Exercise aim:
Convert the listing below into a JSON list of strings with one string per line, omitting blank lines and the picture markers.

§

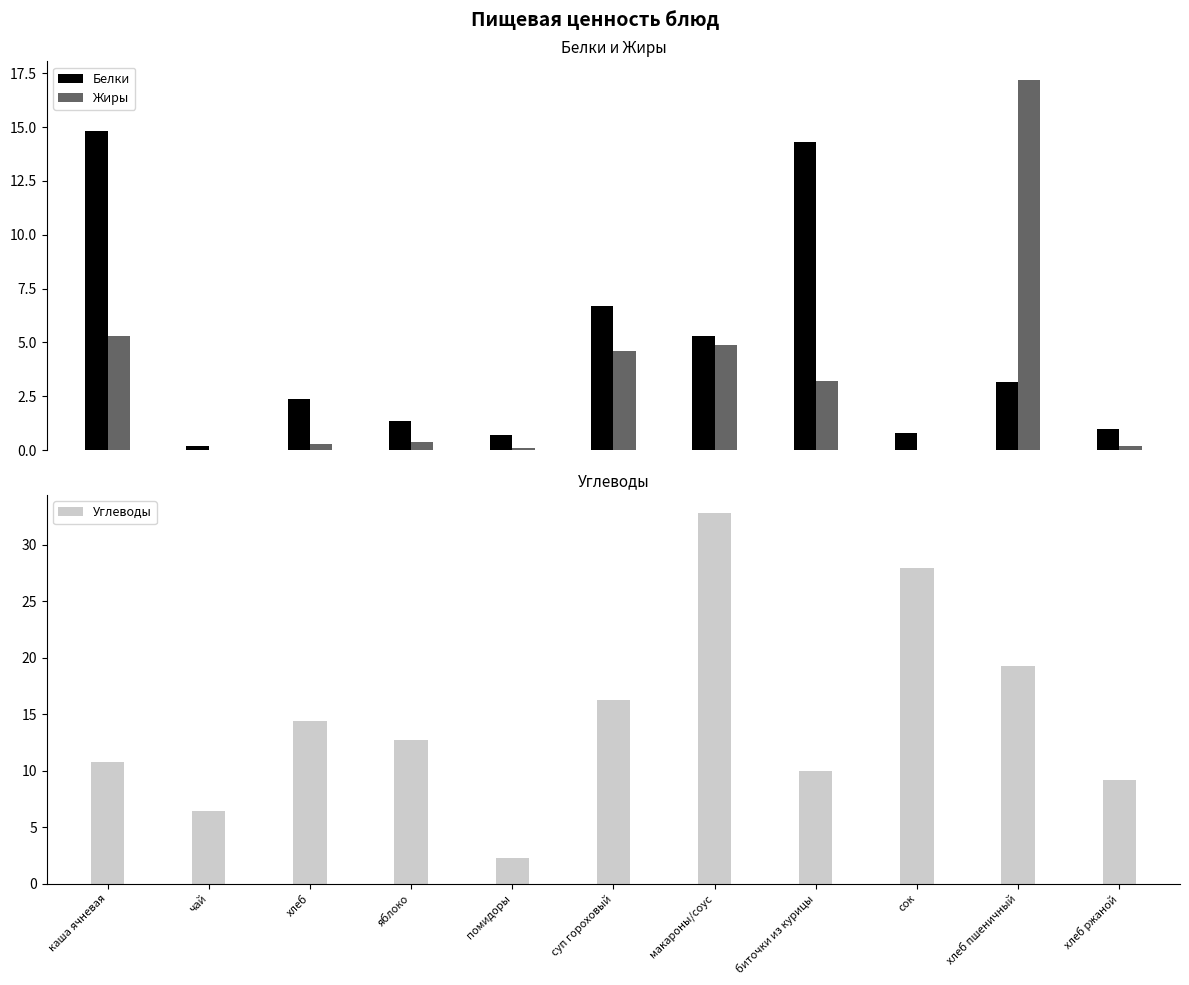

What is the difference between the maximum and second lowest values in the Жиры series?

17.2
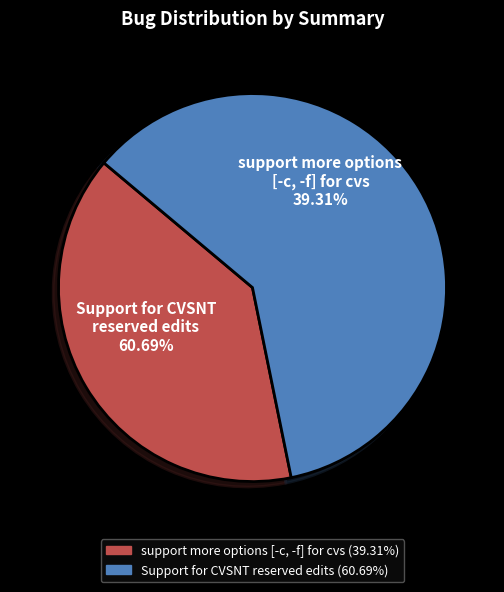

The support more options [-c, -f] for cvs slice represents 39% of the pie. True or false?

True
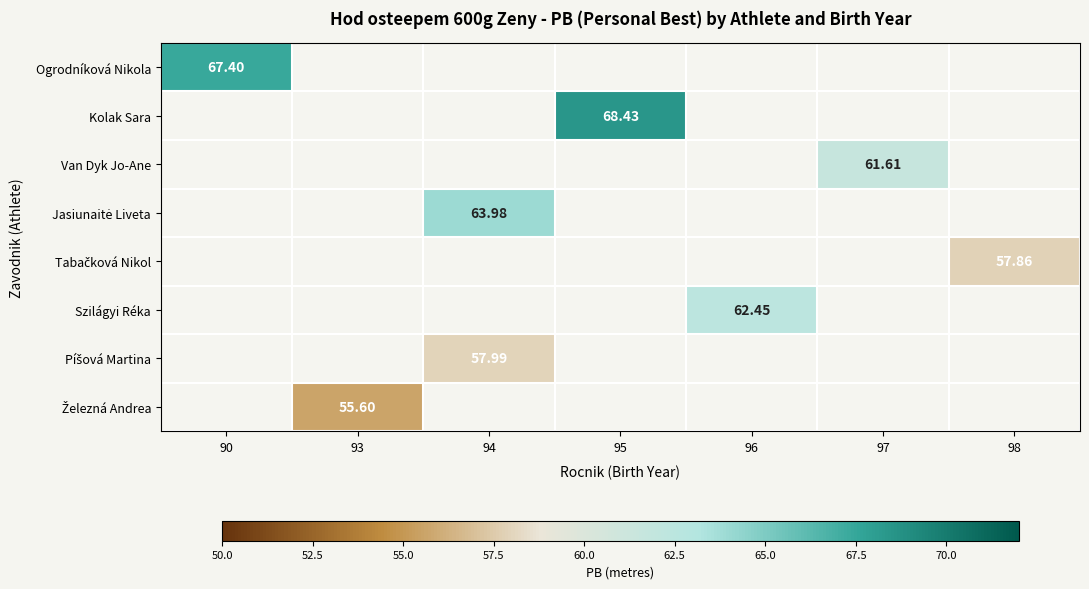

The Jasiunaitė Liveta series shows 25.0 at 94. True or false?

False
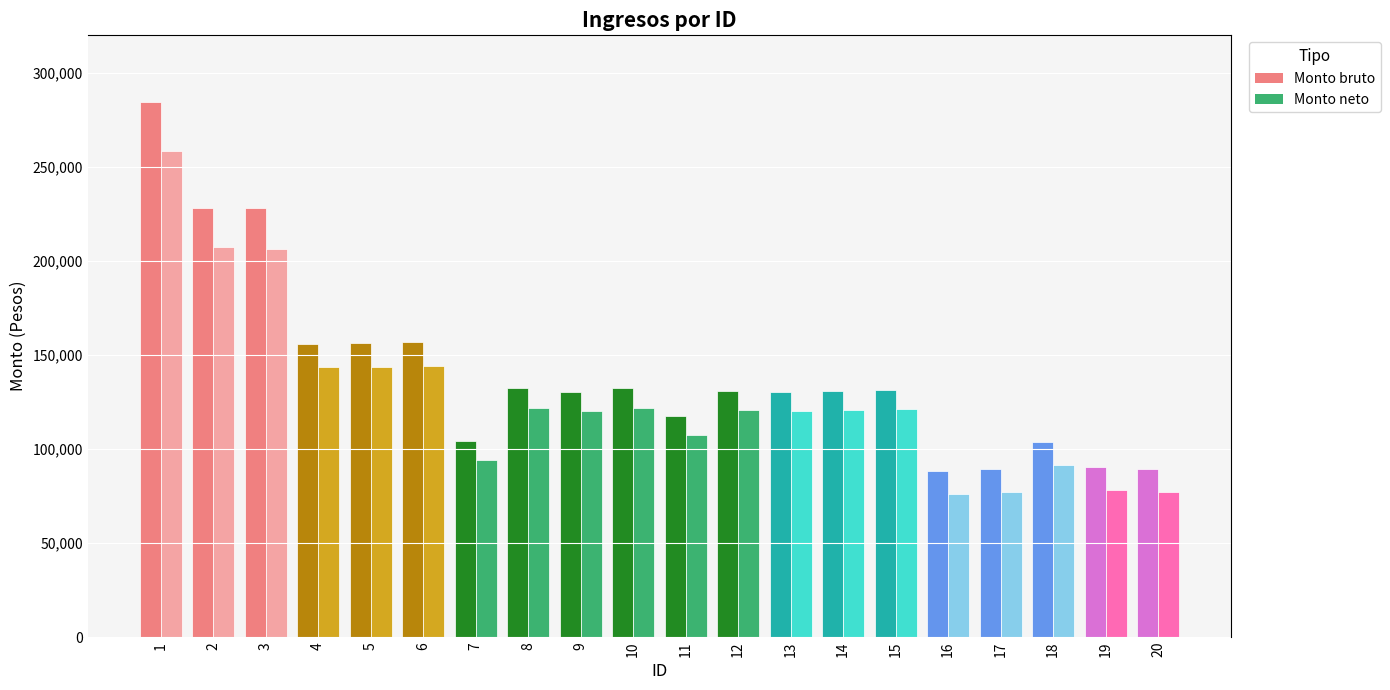

List the series in order of their overall mean, highest first.

Monto bruto, Monto neto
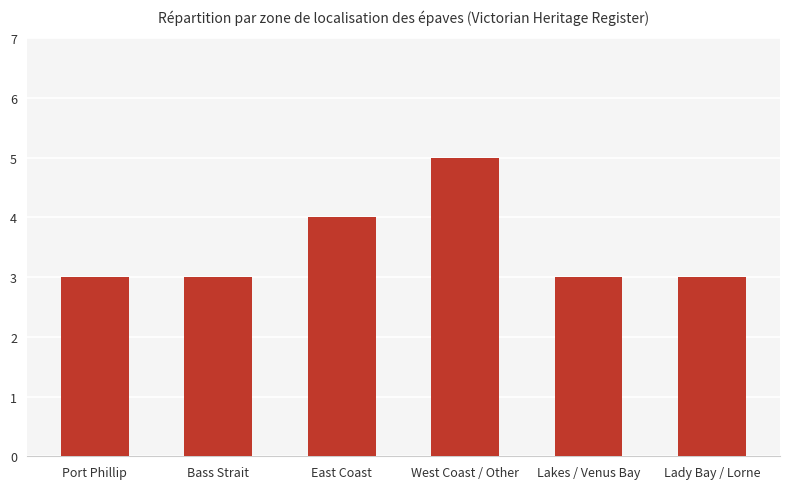

What is the sum of all values?

21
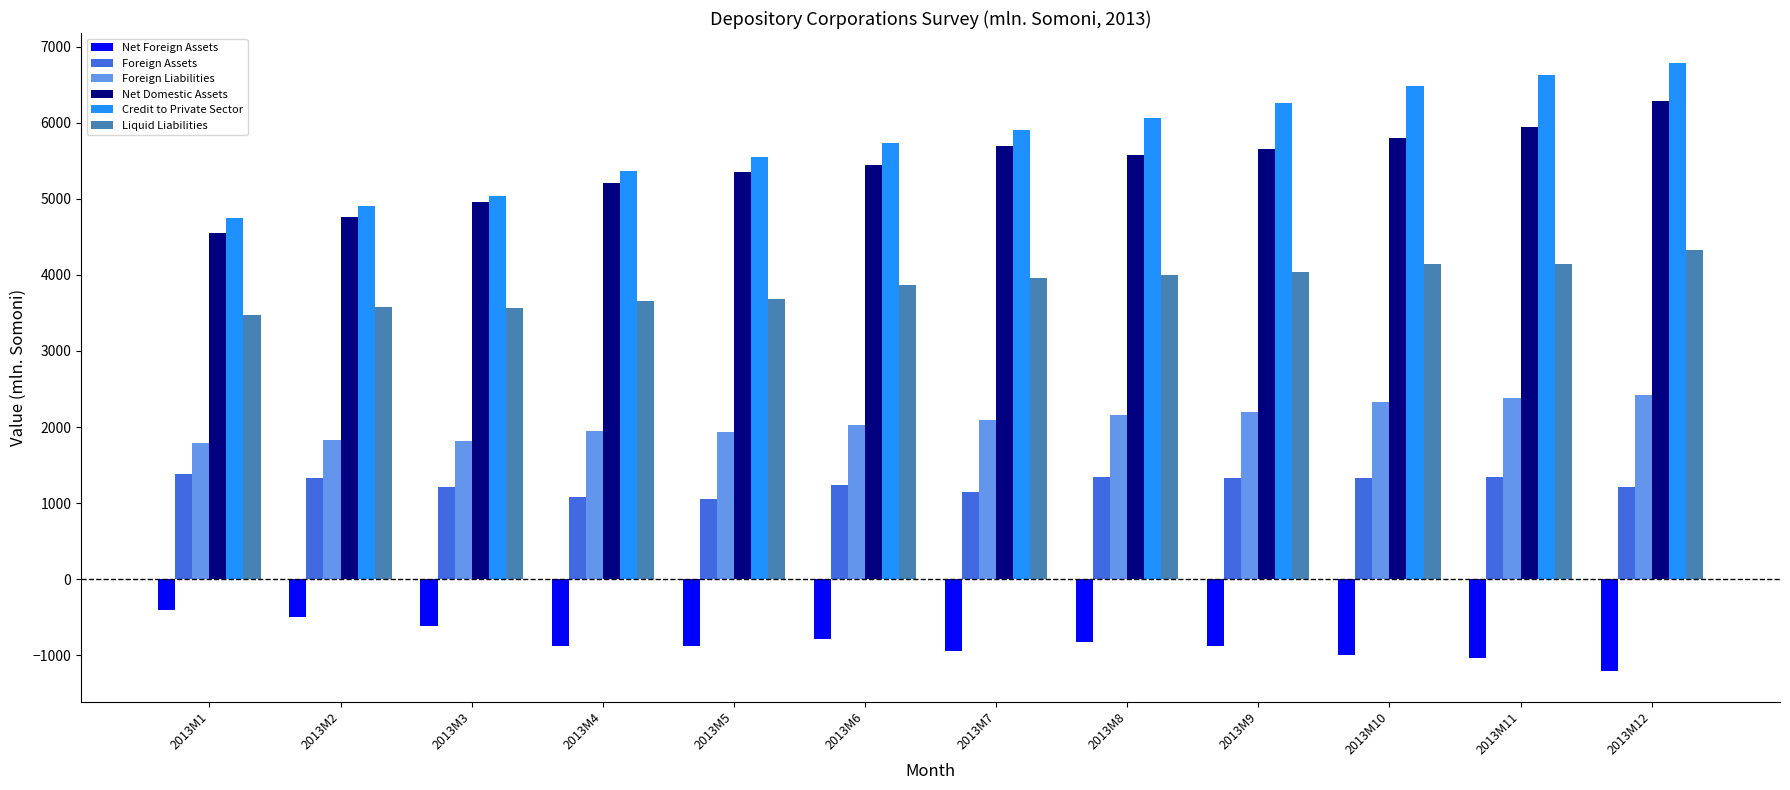

At how many categories does at least one series exceed 1679?

12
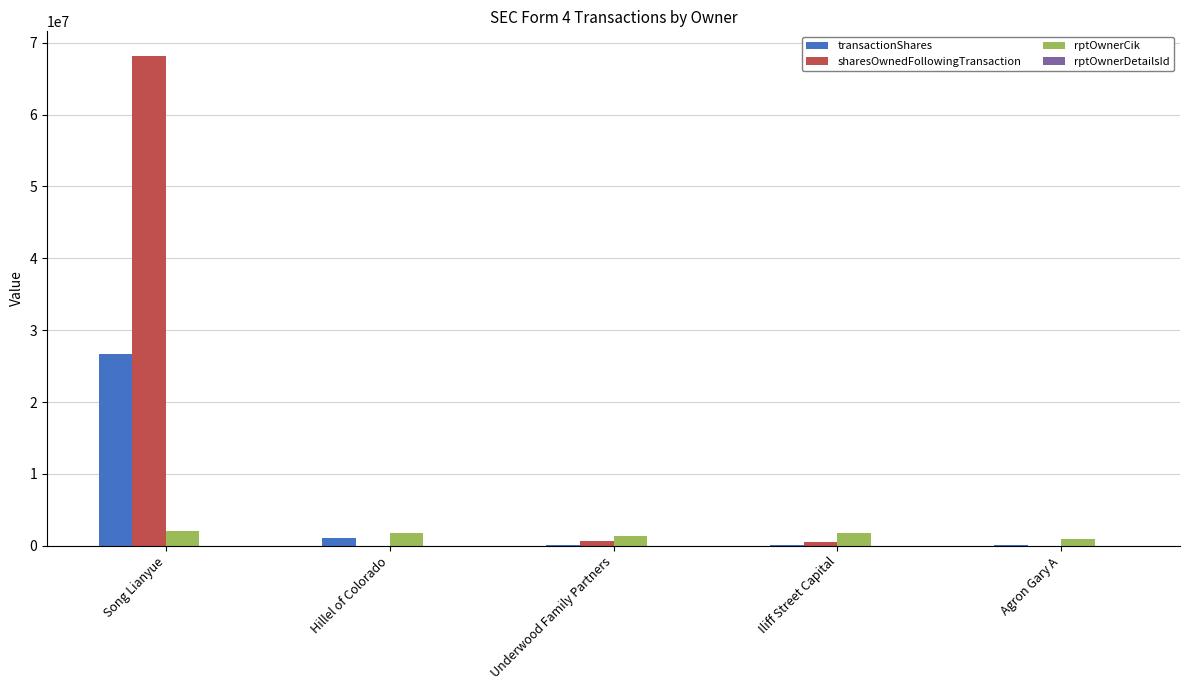

Which series has the largest total across all categories?

sharesOwnedFollowingTransaction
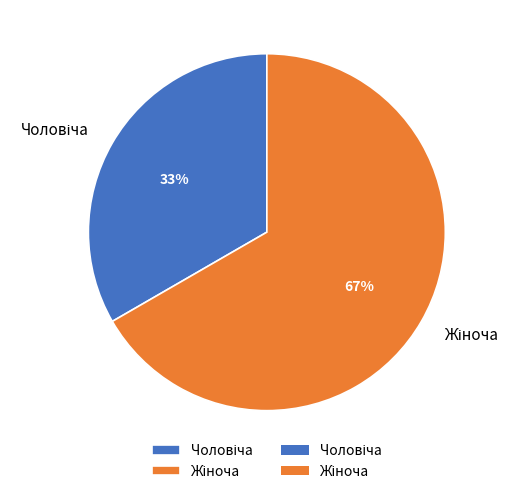

Is there any slice that represents more than half of the pie?

Yes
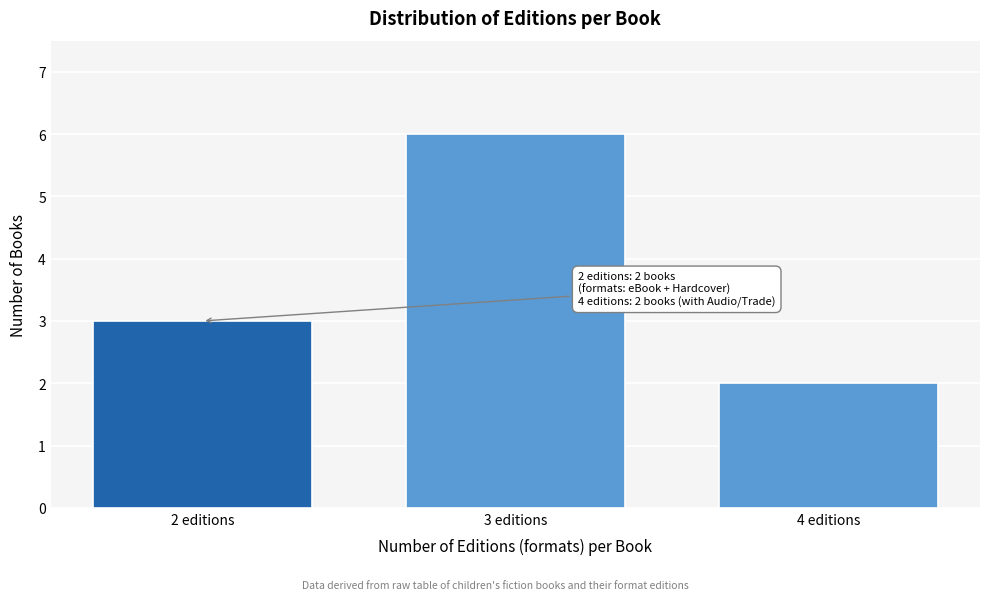

Reading right to left, extract all data points from this chart.

4 editions=2	3 editions=6	2 editions=3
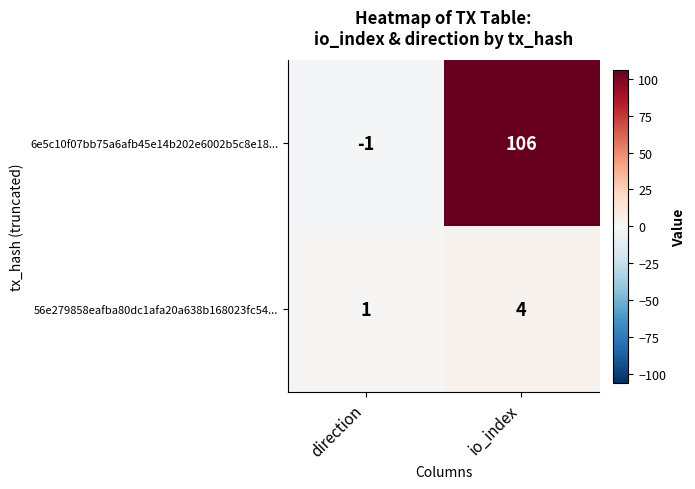

Which label corresponds to the largest value in the chart?

io_index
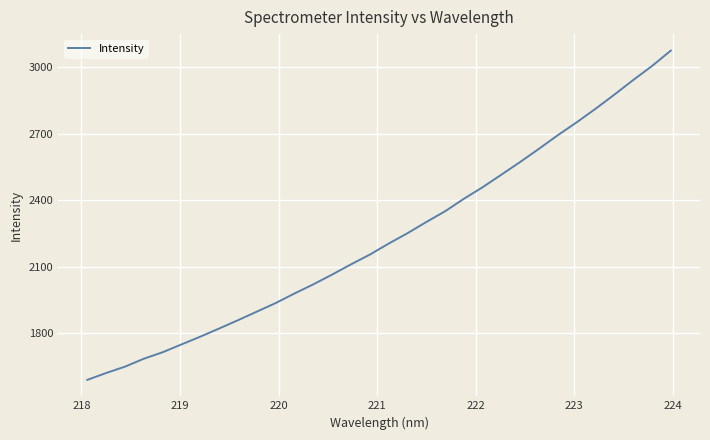

Does the chart display data point markers on the line(s)?

No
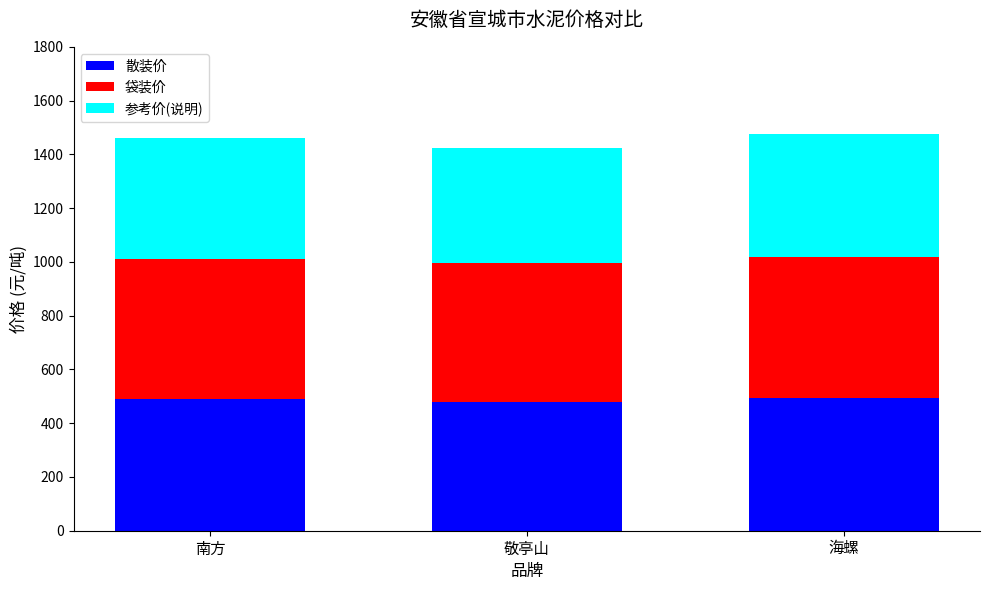

What are all the series names shown in the legend?

散装价, 袋装价, 参考价(说明)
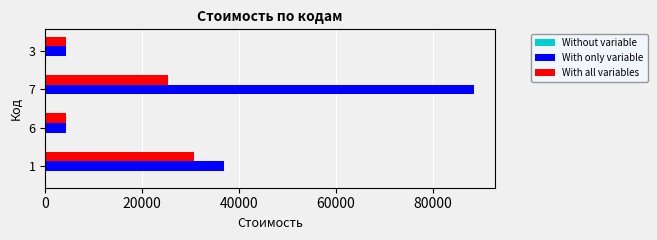

What is the difference between the With all variables values at 1 and 6?

26528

§

Answer section:
[
  "What is the difference between the maximum and second lowest values in the Жиры series?",
  "17.2",
  "The support more options [-c, -f] for cvs slice represents 39% of the pie. True or false?",
  "True",
  "The Jasiunaitė Liveta series shows 25.0 at 94. True or false?",
  "False",
  "List the series in order of their overall mean, highest first.",
  "Monto bruto, Monto neto",
  "What is the sum of all values?",
  "21",
  "At how many categories does at least one series exceed 1679?",
  "12",
  "Which series has the largest total across all categories?",
  "sharesOwnedFollowingTransaction",
  "Is there any slice that represents more than half of the pie?",
  "Yes",
  "Reading right to left, extract all data points from this chart.",
  "4 editions=2\t3 editions=6\t2 editions=3",
  "Which label corresponds to the largest value in the chart?",
  "io_index",
  "Does the chart display data point markers on the line(s)?",
  "No",
  "What are all the series names shown in the legend?",
  "散装价, 袋装价, 参考价(说明)",
  "What is the difference between the With all variables values at 1 and 6?",
  "26528"
]